*** Data ***

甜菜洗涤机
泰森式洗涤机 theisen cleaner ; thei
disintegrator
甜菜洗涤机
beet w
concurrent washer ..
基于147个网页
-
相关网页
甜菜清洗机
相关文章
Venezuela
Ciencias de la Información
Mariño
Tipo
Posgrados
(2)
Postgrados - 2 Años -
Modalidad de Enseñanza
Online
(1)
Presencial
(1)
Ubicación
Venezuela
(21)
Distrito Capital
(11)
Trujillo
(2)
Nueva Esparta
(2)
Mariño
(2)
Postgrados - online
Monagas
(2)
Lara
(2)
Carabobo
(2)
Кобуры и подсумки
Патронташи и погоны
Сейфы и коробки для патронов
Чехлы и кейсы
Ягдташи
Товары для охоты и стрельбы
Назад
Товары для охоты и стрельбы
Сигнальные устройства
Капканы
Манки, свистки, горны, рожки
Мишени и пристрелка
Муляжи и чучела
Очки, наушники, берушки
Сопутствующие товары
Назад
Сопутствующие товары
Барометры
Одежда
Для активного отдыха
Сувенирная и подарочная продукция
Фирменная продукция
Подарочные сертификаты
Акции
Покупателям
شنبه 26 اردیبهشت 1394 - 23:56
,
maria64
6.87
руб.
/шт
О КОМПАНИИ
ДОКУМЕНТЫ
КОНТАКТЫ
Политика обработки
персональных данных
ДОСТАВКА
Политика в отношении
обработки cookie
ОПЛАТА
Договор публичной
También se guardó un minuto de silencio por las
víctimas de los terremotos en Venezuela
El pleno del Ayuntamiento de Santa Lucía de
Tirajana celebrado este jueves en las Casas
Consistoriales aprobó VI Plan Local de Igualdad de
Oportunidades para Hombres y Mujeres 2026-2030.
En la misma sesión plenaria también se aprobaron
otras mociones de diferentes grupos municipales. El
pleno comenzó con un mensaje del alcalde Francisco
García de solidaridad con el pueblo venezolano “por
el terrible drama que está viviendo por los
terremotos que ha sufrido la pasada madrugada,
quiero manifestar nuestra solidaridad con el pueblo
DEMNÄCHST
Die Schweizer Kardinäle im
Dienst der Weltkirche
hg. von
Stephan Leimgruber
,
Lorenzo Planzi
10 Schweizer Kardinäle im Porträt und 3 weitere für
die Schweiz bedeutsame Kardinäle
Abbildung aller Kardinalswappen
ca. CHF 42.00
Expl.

*** End of Data ***

## Exercise directions
Reproduce every line of the data from the very beginning through the line containing "Сейфы и коробки для патронов", with that line included.

## Expected answer
甜菜洗涤机
泰森式洗涤机 theisen cleaner ; thei
disintegrator
甜菜洗涤机
beet w
concurrent washer ..
基于147个网页
-
相关网页
甜菜清洗机
相关文章
Venezuela
Ciencias de la Información
Mariño
Tipo
Posgrados
(2)
Postgrados - 2 Años -
Modalidad de Enseñanza
Online
(1)
Presencial
(1)
Ubicación
Venezuela
(21)
Distrito Capital
(11)
Trujillo
(2)
Nueva Esparta
(2)
Mariño
(2)
Postgrados - online
Monagas
(2)
Lara
(2)
Carabobo
(2)
Кобуры и подсумки
Патронташи и погоны
Сейфы и коробки для патронов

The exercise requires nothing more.